▶ _WHAT YOU HAVE TO DO_: In the listing below, rewrite everything from the line containing "TIPSTILSHOPPING." down to the line containing "Laura Vestergaar", swapping "august" for "september" and leaving all else unchanged.

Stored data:

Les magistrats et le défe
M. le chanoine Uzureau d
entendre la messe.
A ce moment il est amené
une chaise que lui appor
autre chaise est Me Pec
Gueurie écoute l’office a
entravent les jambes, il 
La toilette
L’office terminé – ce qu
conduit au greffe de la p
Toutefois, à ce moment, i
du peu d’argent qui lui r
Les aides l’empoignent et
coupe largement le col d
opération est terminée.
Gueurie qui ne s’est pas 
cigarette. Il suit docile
...
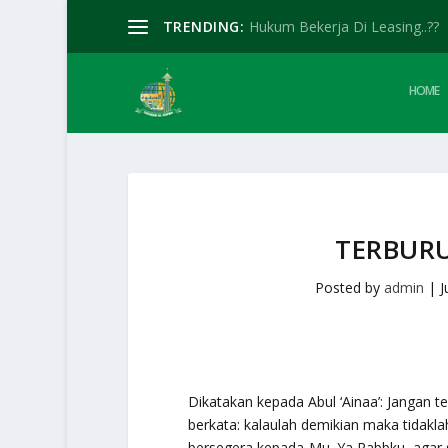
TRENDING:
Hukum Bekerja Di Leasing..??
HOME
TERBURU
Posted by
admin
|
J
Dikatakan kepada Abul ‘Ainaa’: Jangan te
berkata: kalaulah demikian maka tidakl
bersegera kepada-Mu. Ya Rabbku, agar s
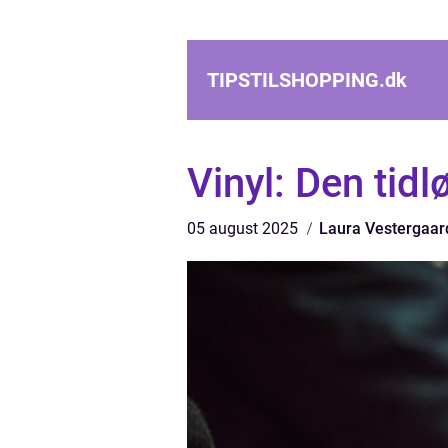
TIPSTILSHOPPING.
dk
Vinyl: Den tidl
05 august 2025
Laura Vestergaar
==
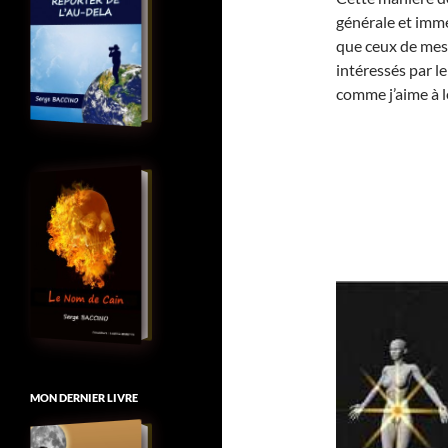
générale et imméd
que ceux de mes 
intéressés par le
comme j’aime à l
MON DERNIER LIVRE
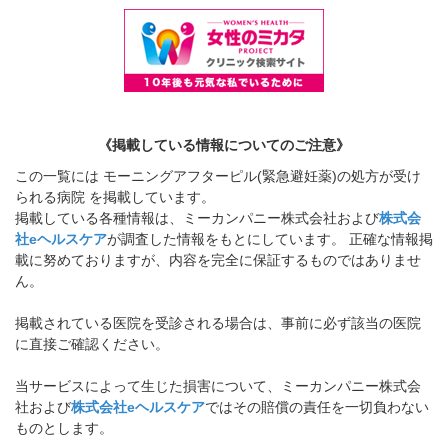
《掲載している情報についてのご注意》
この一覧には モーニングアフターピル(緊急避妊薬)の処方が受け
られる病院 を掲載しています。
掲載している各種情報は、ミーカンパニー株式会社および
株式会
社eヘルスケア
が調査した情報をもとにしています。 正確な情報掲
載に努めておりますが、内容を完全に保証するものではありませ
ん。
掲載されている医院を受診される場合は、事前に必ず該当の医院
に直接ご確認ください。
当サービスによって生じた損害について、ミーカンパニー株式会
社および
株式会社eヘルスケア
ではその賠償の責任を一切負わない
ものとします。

▶ _YOUR RESPONSE_:
TIPSTILSHOPPING.
dk
Vinyl: Den tidl
05 september 2025
Laura Vestergaar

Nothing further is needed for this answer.